Among other things, he criticized Max Giesinger, Tim Bendzko and Matthias Schweighöfer who, according to Böhmermann, did not write their own lyrics and focused more on the revenue their songs could earn rather than meaningful content. He refers to them as the "new German pop poets" and claims that their songs have "trivial lyrics," sounding like "advertising messages". Furthermore, their music videos contain numerous product placements. To prove how standardised and replaceable German pop songs are, Böhmermann and his production team collected advertising slogans, phrases from current pop songs and tweets of the German YouTubers Bianca Heinicke and Sami Slimani. These text fragments were then randomly put together at ZOOM Erlebniswelt Gelsenkirchen by five chimpanzees, creating the finished song lyrics.
The pseudonym "Jim Pandzko," a pun made up of "Tim Bendzko" and "chimpanzee," was used to identify the song's singer.
The songwriters registered with GEMA, Bono Beau and Olaf Utan, are also word plays made up of "Bonobo" and "Orangutan", too.

"Menschen Leben Tanzen Welt" was recorded at Studio Debussy in Essen. Audio mixing was done at Klangwelt Studio, also in Essen. Böhmermann's aim is that the song will win the Echo Award 2018. All revenues will go to the Rheinische Musikschule in Cologne.

==Music and content==
"Menschen Leben Tanzen Welt" is composed in verse–chorus form with content from different, randomly combined text fragments. Böhmermann says that the words in the title Menschen (English: people), Leben (life), Tanzen (dance) and Welt (world) describe the four most-used themes in German pop music. In addition, the chorus uses the lyrics "Oh oh eh oh oh" to make remembering and singing along to the song easier.

== Reception and reactions ==
The media responded positively to "Menschen Leben Tanzen Welt". Stern wrote: "you cannot illustrate the state of German pop music in 2017 any better than with a song that was written in such a short time and composed by apes." In a review which discusses the satirical vein of the song, Musikexpress claims that the song is the most emotional one you can listen to today and is unusually catchy.

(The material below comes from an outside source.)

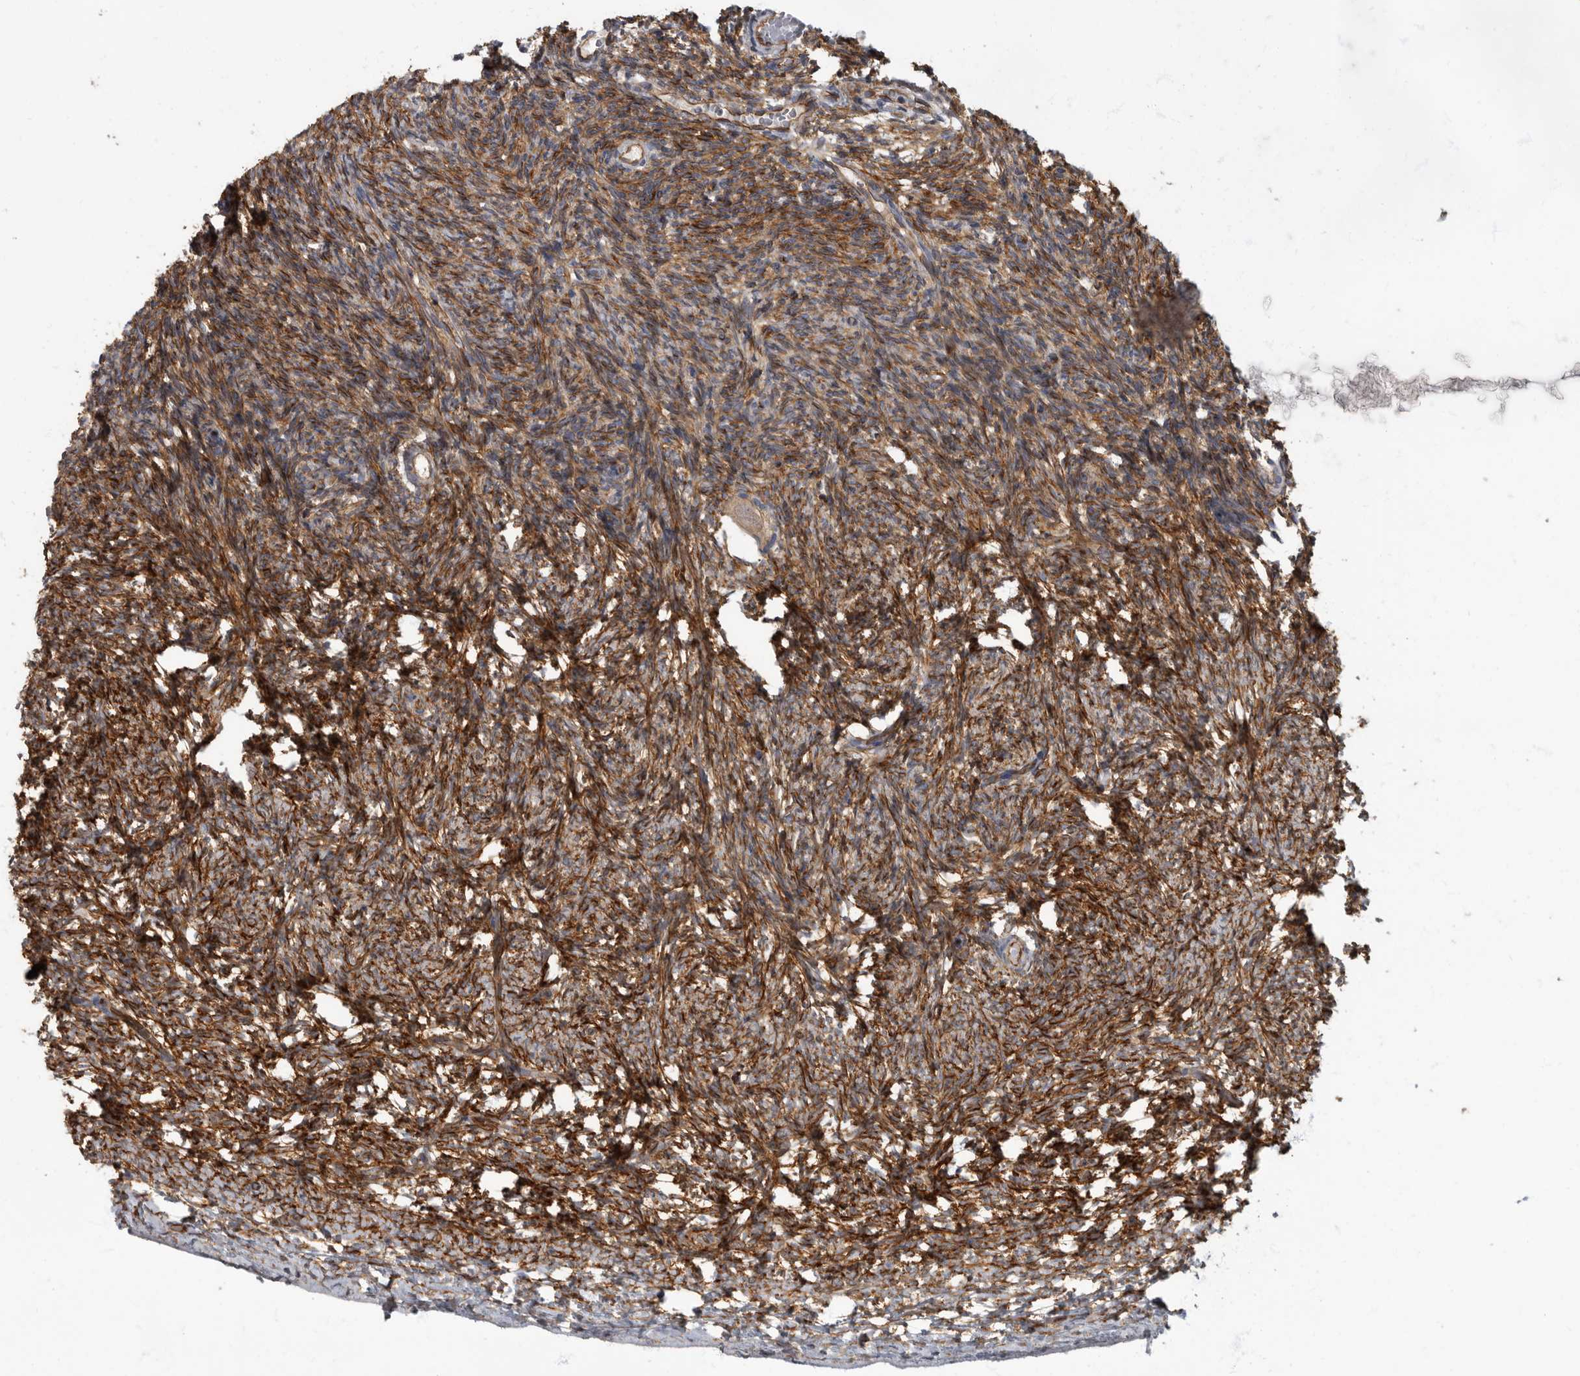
{"staining": {"intensity": "moderate", "quantity": ">75%", "location": "cytoplasmic/membranous"}, "tissue": "ovary", "cell_type": "Ovarian stroma cells", "image_type": "normal", "snomed": [{"axis": "morphology", "description": "Normal tissue, NOS"}, {"axis": "topography", "description": "Ovary"}], "caption": "Immunohistochemistry micrograph of benign ovary: ovary stained using immunohistochemistry reveals medium levels of moderate protein expression localized specifically in the cytoplasmic/membranous of ovarian stroma cells, appearing as a cytoplasmic/membranous brown color.", "gene": "PDK1", "patient": {"sex": "female", "age": 34}}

The singer of the German band Die Toten Hosen, Campino, said during the 2017 Echo Award Ceremony in a reference to the video: "It's better to be uncool than a cool asshole, who cannot be constructive in any way." He also talked about the "Böhmermann Zeitgeist banter". Böhmermann responded on his Facebook page, still impersonating a rising young musician, with empty phrases and quotes from songs of German pop poets and Die Toten Hosen. Max Giesinger says that he "can see the humour in the video."

==Commercial success==
Shortly after its release, "Menschen Leben Tanzen Welt" temporarily reached number one on the German iTunes- and Amazon-charts. One day later, the song entered the official German charts in 84th place. In its second week on the charts, it broke into the top ten reaching 10th place. It is Böhmermann's second top ten success in Germany following "Ich hab Polizei". During its third week on the charts, "Menschen Leben Tanzen Welt" dropped to 33rd place and was not listed in the charts after that. The Ö3 Austria Top 40 charts listed the song in 46th place for one week.

| Charts | Highest Ranking | Weeks |
|---|---|---|
| Germany | 10 | 3 |
| Austria | 46 | 1 |

== Music video ==
The video for "Menschen Leben Tanzen Welt" shows Böhmermann singing while dressed similarly to Max Giesinger in his video for "Wenn sie tanzt". This is interrupted by sections of stock footage film material. Another element is the aggressive product placement of an imaginary soft drink brand Glump.